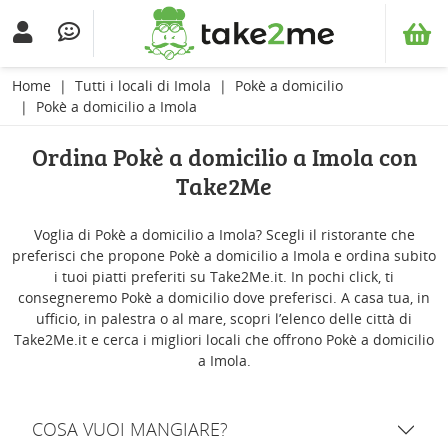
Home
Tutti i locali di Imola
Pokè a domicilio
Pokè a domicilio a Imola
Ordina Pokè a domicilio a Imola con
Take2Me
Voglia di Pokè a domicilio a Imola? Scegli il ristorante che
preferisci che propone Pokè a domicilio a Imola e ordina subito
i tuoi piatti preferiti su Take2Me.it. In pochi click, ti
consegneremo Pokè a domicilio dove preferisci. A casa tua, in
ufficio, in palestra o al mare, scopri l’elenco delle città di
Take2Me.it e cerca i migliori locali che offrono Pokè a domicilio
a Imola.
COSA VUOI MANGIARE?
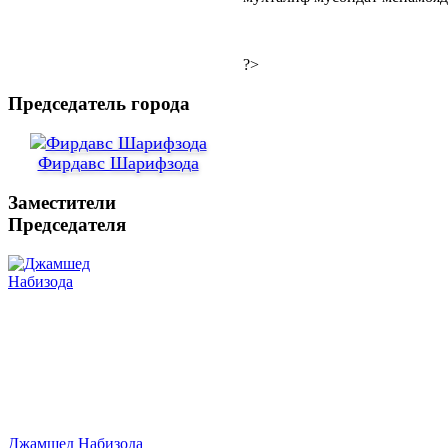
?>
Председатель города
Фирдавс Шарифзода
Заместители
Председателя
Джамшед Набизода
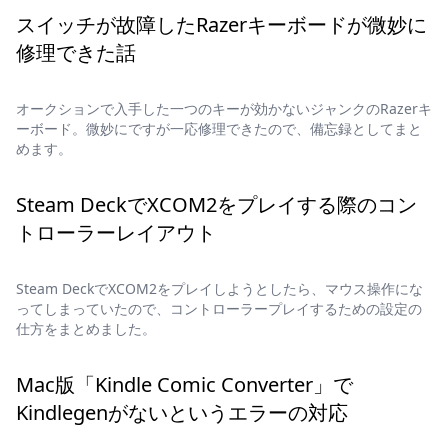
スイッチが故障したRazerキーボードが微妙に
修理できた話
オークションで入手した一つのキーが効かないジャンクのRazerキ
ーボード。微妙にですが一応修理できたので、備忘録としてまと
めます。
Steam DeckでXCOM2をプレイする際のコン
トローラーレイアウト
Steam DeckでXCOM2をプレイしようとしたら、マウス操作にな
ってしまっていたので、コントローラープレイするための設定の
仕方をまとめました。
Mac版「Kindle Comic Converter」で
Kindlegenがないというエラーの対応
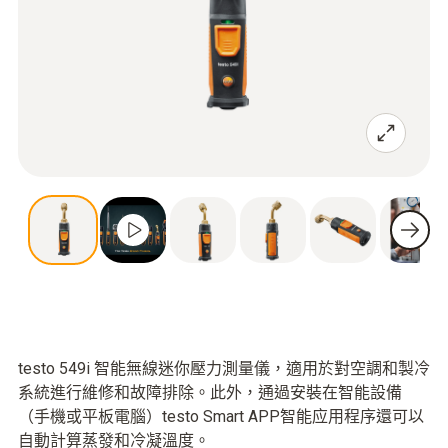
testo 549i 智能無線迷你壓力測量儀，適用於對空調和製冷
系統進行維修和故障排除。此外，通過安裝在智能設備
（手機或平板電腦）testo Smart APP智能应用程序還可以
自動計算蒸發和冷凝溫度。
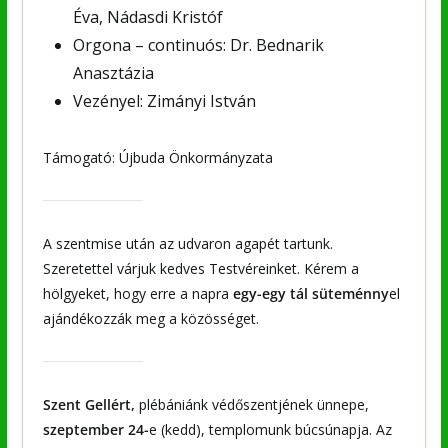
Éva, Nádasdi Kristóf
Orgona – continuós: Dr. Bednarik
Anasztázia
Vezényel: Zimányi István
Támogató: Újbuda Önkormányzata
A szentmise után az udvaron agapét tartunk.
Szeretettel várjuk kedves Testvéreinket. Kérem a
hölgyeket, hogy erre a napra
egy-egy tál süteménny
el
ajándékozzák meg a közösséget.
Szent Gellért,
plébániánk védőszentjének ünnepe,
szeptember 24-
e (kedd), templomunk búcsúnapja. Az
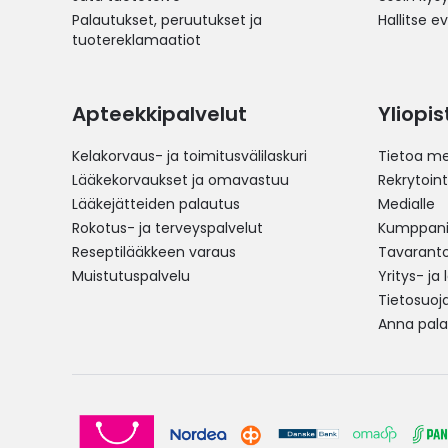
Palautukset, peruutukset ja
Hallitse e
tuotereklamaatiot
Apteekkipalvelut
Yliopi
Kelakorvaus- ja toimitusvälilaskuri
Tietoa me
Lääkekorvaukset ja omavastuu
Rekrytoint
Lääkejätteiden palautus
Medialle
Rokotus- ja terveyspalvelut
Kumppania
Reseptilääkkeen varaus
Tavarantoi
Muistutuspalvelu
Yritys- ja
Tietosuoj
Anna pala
──────────────────────────────
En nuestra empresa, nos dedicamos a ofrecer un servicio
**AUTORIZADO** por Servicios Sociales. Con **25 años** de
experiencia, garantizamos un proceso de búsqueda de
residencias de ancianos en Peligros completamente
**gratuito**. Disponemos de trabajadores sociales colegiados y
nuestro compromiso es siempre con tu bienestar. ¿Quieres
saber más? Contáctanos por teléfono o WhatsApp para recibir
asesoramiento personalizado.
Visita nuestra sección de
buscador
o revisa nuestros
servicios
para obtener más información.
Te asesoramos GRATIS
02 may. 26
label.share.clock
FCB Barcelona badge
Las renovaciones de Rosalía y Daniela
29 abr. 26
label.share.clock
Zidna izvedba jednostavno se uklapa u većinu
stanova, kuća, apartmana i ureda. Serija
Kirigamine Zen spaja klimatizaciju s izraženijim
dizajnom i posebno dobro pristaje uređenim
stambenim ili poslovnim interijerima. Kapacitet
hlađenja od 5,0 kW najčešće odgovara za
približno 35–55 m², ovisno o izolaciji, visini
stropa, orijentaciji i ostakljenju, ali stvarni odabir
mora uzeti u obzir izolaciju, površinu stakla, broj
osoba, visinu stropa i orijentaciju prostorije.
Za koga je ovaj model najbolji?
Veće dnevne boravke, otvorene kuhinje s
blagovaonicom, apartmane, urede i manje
──────────────────────────────
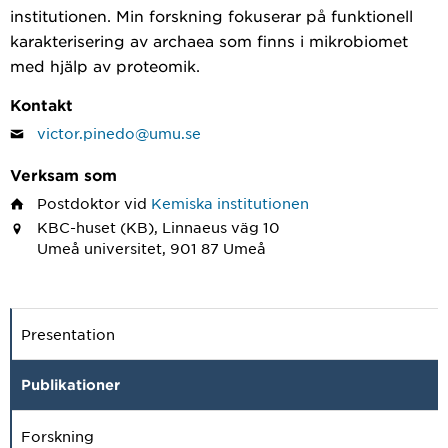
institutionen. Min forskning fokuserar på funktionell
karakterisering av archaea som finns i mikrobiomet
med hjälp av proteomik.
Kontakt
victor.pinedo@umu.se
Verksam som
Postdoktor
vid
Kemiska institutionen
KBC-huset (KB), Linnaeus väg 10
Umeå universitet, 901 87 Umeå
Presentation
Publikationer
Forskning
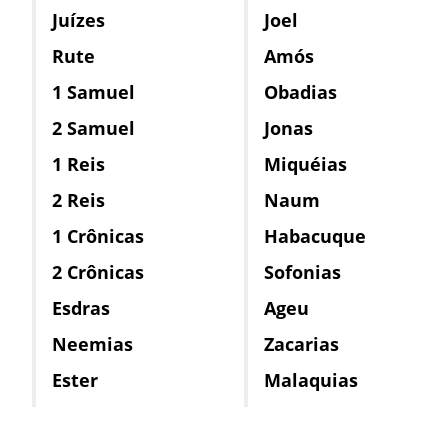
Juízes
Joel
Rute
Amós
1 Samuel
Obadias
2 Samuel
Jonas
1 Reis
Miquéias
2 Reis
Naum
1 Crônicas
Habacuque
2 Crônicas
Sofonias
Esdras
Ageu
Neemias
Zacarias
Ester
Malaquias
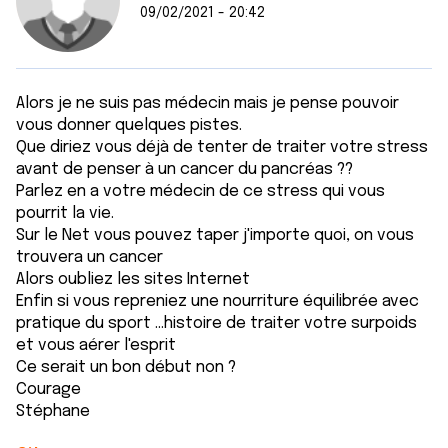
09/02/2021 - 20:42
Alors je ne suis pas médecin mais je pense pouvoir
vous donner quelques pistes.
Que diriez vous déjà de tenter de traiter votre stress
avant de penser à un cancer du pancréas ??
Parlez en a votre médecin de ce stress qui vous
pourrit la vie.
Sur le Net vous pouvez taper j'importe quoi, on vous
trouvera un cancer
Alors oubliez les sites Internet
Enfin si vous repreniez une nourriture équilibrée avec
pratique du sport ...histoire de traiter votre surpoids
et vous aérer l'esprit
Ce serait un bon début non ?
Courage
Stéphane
──────────────────────────────
Work instruction: For each line of the data that has the word "Pokè", report that line.

Reply to the exercise:
Pokè a domicilio
Pokè a domicilio a Imola
Ordina Pokè a domicilio a Imola con
Voglia di Pokè a domicilio a Imola? Scegli il ristorante che
preferisci che propone Pokè a domicilio a Imola e ordina subito
consegneremo Pokè a domicilio dove preferisci. A casa tua, in
Take2Me.it e cerca i migliori locali che offrono Pokè a domicilio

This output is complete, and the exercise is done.